(Stored data entries)
"""
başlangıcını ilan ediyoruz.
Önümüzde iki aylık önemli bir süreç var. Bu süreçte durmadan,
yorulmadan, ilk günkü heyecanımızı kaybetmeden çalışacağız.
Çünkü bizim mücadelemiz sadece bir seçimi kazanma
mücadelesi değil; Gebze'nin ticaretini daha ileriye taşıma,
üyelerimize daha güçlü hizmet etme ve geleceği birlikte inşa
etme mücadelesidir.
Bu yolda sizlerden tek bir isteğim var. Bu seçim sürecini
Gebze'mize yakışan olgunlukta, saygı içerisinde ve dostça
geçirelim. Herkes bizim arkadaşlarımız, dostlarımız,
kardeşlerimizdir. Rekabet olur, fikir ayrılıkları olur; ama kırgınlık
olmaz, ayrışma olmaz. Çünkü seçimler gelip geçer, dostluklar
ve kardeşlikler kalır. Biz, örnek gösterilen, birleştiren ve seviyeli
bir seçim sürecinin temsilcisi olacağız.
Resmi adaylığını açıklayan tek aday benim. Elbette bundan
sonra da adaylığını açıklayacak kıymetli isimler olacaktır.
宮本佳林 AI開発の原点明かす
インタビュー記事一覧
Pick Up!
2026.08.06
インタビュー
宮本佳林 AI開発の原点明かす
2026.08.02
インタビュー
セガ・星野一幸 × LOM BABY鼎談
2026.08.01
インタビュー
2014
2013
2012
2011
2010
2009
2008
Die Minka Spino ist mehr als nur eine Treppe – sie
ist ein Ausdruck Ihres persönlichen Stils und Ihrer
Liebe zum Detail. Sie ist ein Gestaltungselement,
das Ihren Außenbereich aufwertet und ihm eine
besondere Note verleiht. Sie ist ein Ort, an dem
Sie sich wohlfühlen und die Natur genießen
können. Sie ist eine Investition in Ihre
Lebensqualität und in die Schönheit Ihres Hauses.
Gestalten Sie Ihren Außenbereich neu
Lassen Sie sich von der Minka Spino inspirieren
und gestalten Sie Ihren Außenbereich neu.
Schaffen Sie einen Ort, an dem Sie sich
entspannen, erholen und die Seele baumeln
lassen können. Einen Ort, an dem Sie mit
"""
**PROMPT:**
Can you render all of the lines above as a numbered list, leaving out any blank lines?

**THE ANSWER:**
1. başlangıcını ilan ediyoruz.
2. Önümüzde iki aylık önemli bir süreç var. Bu süreçte durmadan,
3. yorulmadan, ilk günkü heyecanımızı kaybetmeden çalışacağız.
4. Çünkü bizim mücadelemiz sadece bir seçimi kazanma
5. mücadelesi değil; Gebze'nin ticaretini daha ileriye taşıma,
6. üyelerimize daha güçlü hizmet etme ve geleceği birlikte inşa
7. etme mücadelesidir.
8. Bu yolda sizlerden tek bir isteğim var. Bu seçim sürecini
9. Gebze'mize yakışan olgunlukta, saygı içerisinde ve dostça
10. geçirelim. Herkes bizim arkadaşlarımız, dostlarımız,
11. kardeşlerimizdir. Rekabet olur, fikir ayrılıkları olur; ama kırgınlık
12. olmaz, ayrışma olmaz. Çünkü seçimler gelip geçer, dostluklar
13. ve kardeşlikler kalır. Biz, örnek gösterilen, birleştiren ve seviyeli
14. bir seçim sürecinin temsilcisi olacağız.
15. Resmi adaylığını açıklayan tek aday benim. Elbette bundan
16. sonra da adaylığını açıklayacak kıymetli isimler olacaktır.
17. 宮本佳林 AI開発の原点明かす
18. インタビュー記事一覧
19. Pick Up!
20. 2026.08.06
21. インタビュー
22. 宮本佳林 AI開発の原点明かす
23. 2026.08.02
24. インタビュー
25. セガ・星野一幸 × LOM BABY鼎談
26. 2026.08.01
27. インタビュー
28. 2014
29. 2013
30. 2012
31. 2011
32. 2010
33. 2009
34. 2008
35. Die Minka Spino ist mehr als nur eine Treppe – sie
36. ist ein Ausdruck Ihres persönlichen Stils und Ihrer
37. Liebe zum Detail. Sie ist ein Gestaltungselement,
38. das Ihren Außenbereich aufwertet und ihm eine
39. besondere Note verleiht. Sie ist ein Ort, an dem
40. Sie sich wohlfühlen und die Natur genießen
41. können. Sie ist eine Investition in Ihre
42. Lebensqualität und in die Schönheit Ihres Hauses.
43. Gestalten Sie Ihren Außenbereich neu
44. Lassen Sie sich von der Minka Spino inspirieren
45. und gestalten Sie Ihren Außenbereich neu.
46. Schaffen Sie einen Ort, an dem Sie sich
47. entspannen, erholen und die Seele baumeln
48. lassen können. Einen Ort, an dem Sie mit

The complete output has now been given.